*Your task*. Repeat, line for line, the entries below from the first line to the line containing "- **API路径包含**: /query/, /report/, /history/, /balance/", counting both ends.
BEGIN Exercise data
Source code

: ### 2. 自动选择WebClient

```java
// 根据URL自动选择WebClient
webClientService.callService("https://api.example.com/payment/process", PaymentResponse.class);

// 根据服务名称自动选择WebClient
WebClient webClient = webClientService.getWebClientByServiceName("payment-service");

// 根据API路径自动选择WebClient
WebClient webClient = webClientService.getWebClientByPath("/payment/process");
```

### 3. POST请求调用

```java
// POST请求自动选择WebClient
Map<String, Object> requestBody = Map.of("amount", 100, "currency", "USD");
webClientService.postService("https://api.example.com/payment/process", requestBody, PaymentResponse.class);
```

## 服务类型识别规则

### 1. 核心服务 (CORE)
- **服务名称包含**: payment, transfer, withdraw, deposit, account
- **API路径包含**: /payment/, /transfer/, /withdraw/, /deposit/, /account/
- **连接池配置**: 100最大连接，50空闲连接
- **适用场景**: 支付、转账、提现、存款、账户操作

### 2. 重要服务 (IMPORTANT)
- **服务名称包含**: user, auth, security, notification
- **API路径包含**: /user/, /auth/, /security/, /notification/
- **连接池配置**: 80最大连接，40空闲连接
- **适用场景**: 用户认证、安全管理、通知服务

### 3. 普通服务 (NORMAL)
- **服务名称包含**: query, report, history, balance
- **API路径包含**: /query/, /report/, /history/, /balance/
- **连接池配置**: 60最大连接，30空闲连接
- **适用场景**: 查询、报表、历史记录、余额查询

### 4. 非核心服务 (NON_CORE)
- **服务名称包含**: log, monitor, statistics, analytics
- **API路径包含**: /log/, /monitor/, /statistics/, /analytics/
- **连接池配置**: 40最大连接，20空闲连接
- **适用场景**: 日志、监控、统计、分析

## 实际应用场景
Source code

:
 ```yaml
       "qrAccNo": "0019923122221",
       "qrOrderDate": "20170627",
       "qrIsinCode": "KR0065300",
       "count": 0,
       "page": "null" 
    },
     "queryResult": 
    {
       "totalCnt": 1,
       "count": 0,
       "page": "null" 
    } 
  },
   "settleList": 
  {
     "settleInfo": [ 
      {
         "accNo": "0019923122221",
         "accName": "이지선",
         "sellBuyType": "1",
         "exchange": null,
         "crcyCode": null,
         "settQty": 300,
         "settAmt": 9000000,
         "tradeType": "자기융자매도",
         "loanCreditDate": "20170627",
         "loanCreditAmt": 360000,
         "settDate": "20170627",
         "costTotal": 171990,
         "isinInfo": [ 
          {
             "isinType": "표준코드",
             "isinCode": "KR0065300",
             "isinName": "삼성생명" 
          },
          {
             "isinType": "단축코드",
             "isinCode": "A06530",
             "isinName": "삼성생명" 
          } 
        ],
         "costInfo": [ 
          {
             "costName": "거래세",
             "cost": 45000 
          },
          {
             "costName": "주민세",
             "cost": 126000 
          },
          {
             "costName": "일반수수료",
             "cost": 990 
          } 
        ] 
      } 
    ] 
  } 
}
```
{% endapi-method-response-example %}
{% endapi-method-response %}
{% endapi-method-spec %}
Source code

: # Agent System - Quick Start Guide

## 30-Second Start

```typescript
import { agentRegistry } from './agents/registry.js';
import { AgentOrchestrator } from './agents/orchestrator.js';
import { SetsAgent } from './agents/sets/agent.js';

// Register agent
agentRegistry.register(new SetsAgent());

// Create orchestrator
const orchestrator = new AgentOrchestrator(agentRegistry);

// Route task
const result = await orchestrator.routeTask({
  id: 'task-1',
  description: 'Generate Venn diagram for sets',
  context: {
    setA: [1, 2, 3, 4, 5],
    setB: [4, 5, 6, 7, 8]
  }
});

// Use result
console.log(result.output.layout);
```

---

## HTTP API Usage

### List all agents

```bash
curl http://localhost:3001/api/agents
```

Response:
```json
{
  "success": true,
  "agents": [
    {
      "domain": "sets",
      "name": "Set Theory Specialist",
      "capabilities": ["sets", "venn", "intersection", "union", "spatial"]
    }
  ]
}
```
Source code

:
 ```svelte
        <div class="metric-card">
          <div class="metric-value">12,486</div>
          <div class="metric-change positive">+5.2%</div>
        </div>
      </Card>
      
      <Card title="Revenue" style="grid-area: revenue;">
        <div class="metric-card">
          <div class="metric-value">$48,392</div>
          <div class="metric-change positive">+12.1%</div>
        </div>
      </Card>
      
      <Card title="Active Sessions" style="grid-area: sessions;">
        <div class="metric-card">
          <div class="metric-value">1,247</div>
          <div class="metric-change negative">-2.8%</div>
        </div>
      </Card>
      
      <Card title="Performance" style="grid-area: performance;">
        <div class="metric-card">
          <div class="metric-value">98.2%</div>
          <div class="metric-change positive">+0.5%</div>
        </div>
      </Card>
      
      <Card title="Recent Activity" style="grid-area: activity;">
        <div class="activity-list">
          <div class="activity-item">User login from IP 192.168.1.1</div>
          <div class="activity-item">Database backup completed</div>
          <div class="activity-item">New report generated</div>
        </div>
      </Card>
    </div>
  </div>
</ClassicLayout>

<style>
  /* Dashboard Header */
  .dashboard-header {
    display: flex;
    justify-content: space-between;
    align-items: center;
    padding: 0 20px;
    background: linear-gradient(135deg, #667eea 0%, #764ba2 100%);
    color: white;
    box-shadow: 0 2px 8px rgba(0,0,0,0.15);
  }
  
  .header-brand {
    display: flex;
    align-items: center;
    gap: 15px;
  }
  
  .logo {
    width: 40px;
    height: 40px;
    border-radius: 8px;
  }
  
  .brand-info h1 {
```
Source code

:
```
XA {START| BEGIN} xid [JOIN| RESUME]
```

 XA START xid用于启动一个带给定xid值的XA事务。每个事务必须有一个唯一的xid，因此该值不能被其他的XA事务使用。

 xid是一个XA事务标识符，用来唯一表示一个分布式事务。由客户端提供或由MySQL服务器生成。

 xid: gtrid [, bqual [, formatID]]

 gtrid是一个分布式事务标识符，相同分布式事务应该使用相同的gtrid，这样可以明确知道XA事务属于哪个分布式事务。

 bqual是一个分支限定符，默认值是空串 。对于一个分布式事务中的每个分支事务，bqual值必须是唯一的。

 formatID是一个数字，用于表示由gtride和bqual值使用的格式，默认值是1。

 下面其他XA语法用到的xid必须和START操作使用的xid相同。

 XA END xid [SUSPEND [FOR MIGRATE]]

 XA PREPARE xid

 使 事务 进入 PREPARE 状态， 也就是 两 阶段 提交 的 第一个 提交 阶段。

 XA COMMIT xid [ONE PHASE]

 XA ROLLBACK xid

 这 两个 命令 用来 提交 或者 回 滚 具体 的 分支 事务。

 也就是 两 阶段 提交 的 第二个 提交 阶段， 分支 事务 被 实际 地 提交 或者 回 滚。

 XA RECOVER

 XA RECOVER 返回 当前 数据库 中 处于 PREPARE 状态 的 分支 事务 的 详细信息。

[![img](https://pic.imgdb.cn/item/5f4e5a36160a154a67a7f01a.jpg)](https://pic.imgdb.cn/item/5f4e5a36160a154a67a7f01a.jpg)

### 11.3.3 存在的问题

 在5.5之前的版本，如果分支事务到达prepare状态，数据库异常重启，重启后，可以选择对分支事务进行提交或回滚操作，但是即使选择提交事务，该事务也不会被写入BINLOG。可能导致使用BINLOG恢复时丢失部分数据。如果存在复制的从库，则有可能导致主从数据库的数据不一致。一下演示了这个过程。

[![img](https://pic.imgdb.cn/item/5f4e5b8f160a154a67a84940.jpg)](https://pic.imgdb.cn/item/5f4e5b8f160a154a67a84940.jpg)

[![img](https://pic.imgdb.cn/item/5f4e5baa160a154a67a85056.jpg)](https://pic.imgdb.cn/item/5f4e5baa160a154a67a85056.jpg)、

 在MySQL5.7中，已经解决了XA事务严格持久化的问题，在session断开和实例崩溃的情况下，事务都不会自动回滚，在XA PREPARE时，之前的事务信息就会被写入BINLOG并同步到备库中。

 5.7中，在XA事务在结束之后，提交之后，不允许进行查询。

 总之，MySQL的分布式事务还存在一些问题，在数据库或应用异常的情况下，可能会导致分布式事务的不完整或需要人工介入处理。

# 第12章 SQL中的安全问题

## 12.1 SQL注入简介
END Exercise data
*Result of the task*.
Source code

: ### 2. 自动选择WebClient

```java
// 根据URL自动选择WebClient
webClientService.callService("https://api.example.com/payment/process", PaymentResponse.class);

// 根据服务名称自动选择WebClient
WebClient webClient = webClientService.getWebClientByServiceName("payment-service");

// 根据API路径自动选择WebClient
WebClient webClient = webClientService.getWebClientByPath("/payment/process");
```

### 3. POST请求调用

```java
// POST请求自动选择WebClient
Map<String, Object> requestBody = Map.of("amount", 100, "currency", "USD");
webClientService.postService("https://api.example.com/payment/process", requestBody, PaymentResponse.class);
```

## 服务类型识别规则

### 1. 核心服务 (CORE)
- **服务名称包含**: payment, transfer, withdraw, deposit, account
- **API路径包含**: /payment/, /transfer/, /withdraw/, /deposit/, /account/
- **连接池配置**: 100最大连接，50空闲连接
- **适用场景**: 支付、转账、提现、存款、账户操作

### 2. 重要服务 (IMPORTANT)
- **服务名称包含**: user, auth, security, notification
- **API路径包含**: /user/, /auth/, /security/, /notification/
- **连接池配置**: 80最大连接，40空闲连接
- **适用场景**: 用户认证、安全管理、通知服务

### 3. 普通服务 (NORMAL)
- **服务名称包含**: query, report, history, balance
- **API路径包含**: /query/, /report/, /history/, /balance/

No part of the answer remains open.